Georg Andreas Crivitz / 26.02.2022

Was Gergiev von Putin hält, ist seine Privatsache. Wenn es so weitergeht, müssen wir wohl demnächst damit rechnen, dass öffentliche Bekenntnisse zum staatlich verordneten Antifaschismus verlangt werden, andernfalls droht Entlassung aus dem Staatsdienst.

Daniel J. Hahn / 26.02.2022

Dieter Reiter ist eben noch im politischen Coronawahn. Auch hier soll ja die freiwillige Impfung mit der Strafandrohung per Impfplicht erreicht werden (Klabauterbach). Es zeigt, daß sich viele der politisch Verantwortlichen in unserem Land durch die autoritäre Coronapolitik in ihrem Denken auch außerhalb Corona sehr weit von liberalen und demokratischen Gepflogenheiten entfernt haben. Solche erzwungenen Bekenntnisse kennen ich noch aus der DDR, als ich z.B. während Prüfung in Staatsbürgerkunde zu meiner Meinung zum den Ereignissen in Peking,, insbesondere auf den Platz des himmlischen Friedens befragt wurde. An unserer Schule wurden alle Christen in Staatsbürgerkunde, dem kommunistischen Religionsunterricht, geprüft. Es war eine besondere Schikane, weil wir die marxistisch-leninistischen Glaubensätze aufsagen mußten. Glücklicherweise hat uns unser Pfarrer gut auf diese Situation vorbereitet und Absolution erteilt. Nun will also ein Sozialdemokrat einen Angestellten der Stadt zu einem bestimmten politischen Statement nötigen. Das ist erstens schon arbeitsrechtlich nicht zulässig und zweitens hat Reiter, wie leider so viele seiner Genossen, die Geschichte seiner Partei vergessen.
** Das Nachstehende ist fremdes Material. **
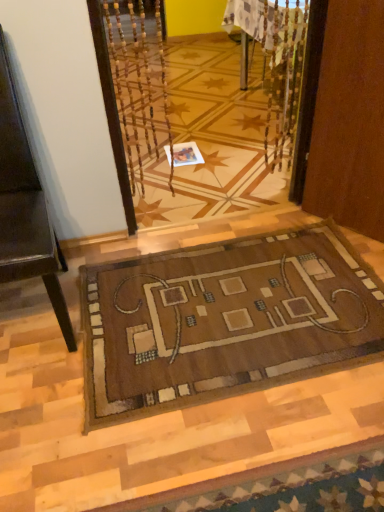
What do you see at coordinates (186, 154) in the screenshot?
I see `white paper at center` at bounding box center [186, 154].

At what (x,y) coordinates should I click in order to perform the action: click on white paper at center. Please return your answer as a coordinate pair (x, y). Image resolution: width=384 pixels, height=512 pixels. Looking at the image, I should click on (x=186, y=154).

In terms of height, does brown woven mat at center look taller or shorter compared to white paper at center?

In the image, brown woven mat at center appears to be shorter than white paper at center.

The width and height of the screenshot is (384, 512). I want to click on mat below the white paper at center (from the image's perspective), so click(225, 320).

From a real-world perspective, is brown woven mat at center positioned above or below white paper at center?

In terms of real-world spatial position, brown woven mat at center is above white paper at center.

Is brown woven mat at center far from white paper at center?

Yes, brown woven mat at center and white paper at center are located far from each other.

From a real-world perspective, between brown leather chair at left and brown woven mat at center, who is vertically lower?

brown woven mat at center.

In the image, there is a brown woven mat at center. Identify the location of furniture above it (from the image's perspective). The width and height of the screenshot is (384, 512). (26, 208).

Would you say brown leather chair at left is to the left or to the right of brown woven mat at center in the picture?

Based on their positions, brown leather chair at left is located to the left of brown woven mat at center.

Which object is wider, brown leather chair at left or brown woven mat at center?

brown woven mat at center is wider.

Is brown woven mat at center a part of white paper at center?

Actually, brown woven mat at center is outside white paper at center.

How many degrees apart are the facing directions of white paper at center and brown woven mat at center?

The angular difference between white paper at center and brown woven mat at center is 2.14 degrees.

From the image's perspective, which object appears higher, white paper at center or brown woven mat at center?

white paper at center.

Based on the photo, in terms of size, does white paper at center appear bigger or smaller than brown leather chair at left?

In the image, white paper at center appears to be smaller than brown leather chair at left.

From a real-world perspective, which object stands above the other?

In real-world perspective, brown leather chair at left is above.

Is white paper at center completely or partially outside of brown leather chair at left?

white paper at center lies outside brown leather chair at left's area.

Based on the photo, from the image's perspective, which is below, white paper at center or brown leather chair at left?

brown leather chair at left is shown below in the image.

From the image's perspective, who appears lower, brown woven mat at center or brown leather chair at left?

From the image's view, brown woven mat at center is below.

Are brown woven mat at center and brown leather chair at left far apart?

Actually, brown woven mat at center and brown leather chair at left are a little close together.

Does brown woven mat at center have a lesser height compared to brown leather chair at left?

Yes, brown woven mat at center is shorter than brown leather chair at left.

Between brown leather chair at left and white paper at center, which one appears on the left side from the viewer's perspective?

brown leather chair at left is more to the left.

Is brown leather chair at left not close to white paper at center?

brown leather chair at left is positioned a significant distance from white paper at center.

Image resolution: width=384 pixels, height=512 pixels. Identify the location of furniture above the white paper at center (from a real-world perspective). (26, 208).

How different are the orientations of brown leather chair at left and white paper at center in degrees?

4.71 degrees separate the facing orientations of brown leather chair at left and white paper at center.

Locate an element on the screen. The image size is (384, 512). mat on the right of white paper at center is located at coordinates (225, 320).

Locate an element on the screen. The width and height of the screenshot is (384, 512). mat that is under the brown leather chair at left (from a real-world perspective) is located at coordinates (225, 320).

Based on their spatial positions, is white paper at center or brown leather chair at left closer to brown woven mat at center?

brown leather chair at left.

Which object lies further to the anchor point brown leather chair at left, white paper at center or brown woven mat at center?

white paper at center lies further to brown leather chair at left than the other object.

From the picture: Considering their positions, is brown woven mat at center positioned further to white paper at center than brown leather chair at left?

Among the two, brown leather chair at left is located further to white paper at center.

When comparing their distances from brown leather chair at left, does brown woven mat at center or white paper at center seem closer?

brown woven mat at center is positioned closer to the anchor brown leather chair at left.

From the image, which object appears to be nearer to white paper at center, brown leather chair at left or brown woven mat at center?

The object closer to white paper at center is brown woven mat at center.

From the image, which object appears to be nearer to brown woven mat at center, brown leather chair at left or white paper at center?

brown leather chair at left lies closer to brown woven mat at center than the other object.

The image size is (384, 512). Find the location of `mat between brown leather chair at left and white paper at center along the z-axis`. mat between brown leather chair at left and white paper at center along the z-axis is located at coordinates (225, 320).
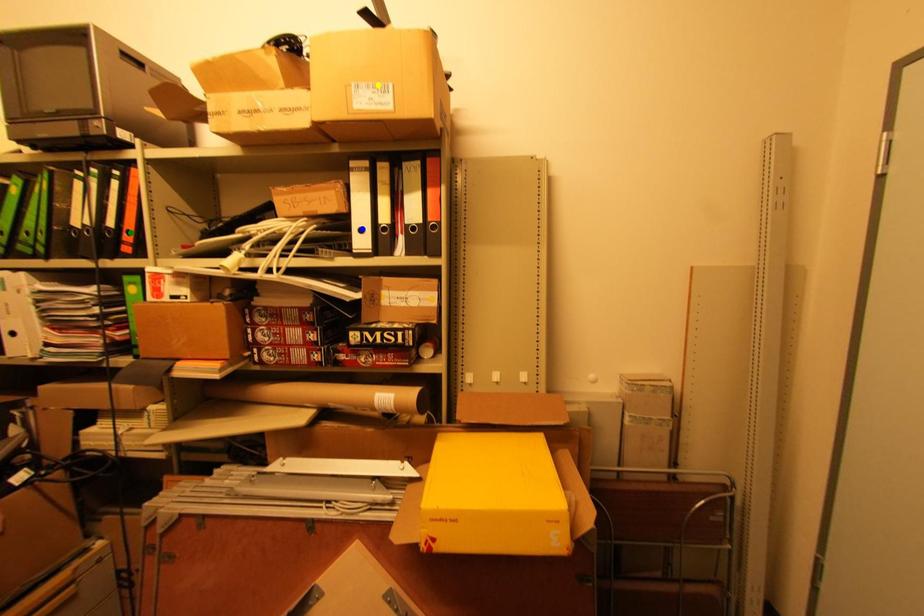
Order these from nearest to farthest:
A) yellow point
B) blue point
C) green point

yellow point, blue point, green point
Die SPD war immer eine wertkonservative Partei, die selbst in den Bürgerkriegswirren der frühen Weimarer republik immer für Disziplin, Ordnung und Rechtsstaatlichkeit gegen Kommunisten und Nazis stand. Leider dürfen aber heute sogar linksextrem verwirrte Innenminister werden.  Außerdem, was hilft ein durch Nötigung erlangtes Bekenntnis? Es ist soviel wert wie die Schwüre Putins in den gesprächen mit den naiven deutschen Politikern. Das können Sie genauso in den Schnee pinkeln. Also lieber Dieter Reiter, denken Sie bitte nach, ehe Sie reden. Sonst trifft auf sie bald die derbe allgäuer Weisheit: “Wenscht dei Goschn ghaltn hätscht, hätt mer ite gmerkt wie bleed Du eigentlisch bischd.” Auf Deutsch: “Hättest Du geschwiegen, wärst Du Philosoph geblieben!”

T. Schneegaß / 26.02.2022

@G. Böhm: Nicht mal Mielkes Stasi-Club BFC Dynamo Berlin musste sich so entblöden wie heute die diversen Regenbogenkicker mit ihrem Kniefall für eine linksextreme Terroristen-Organisation.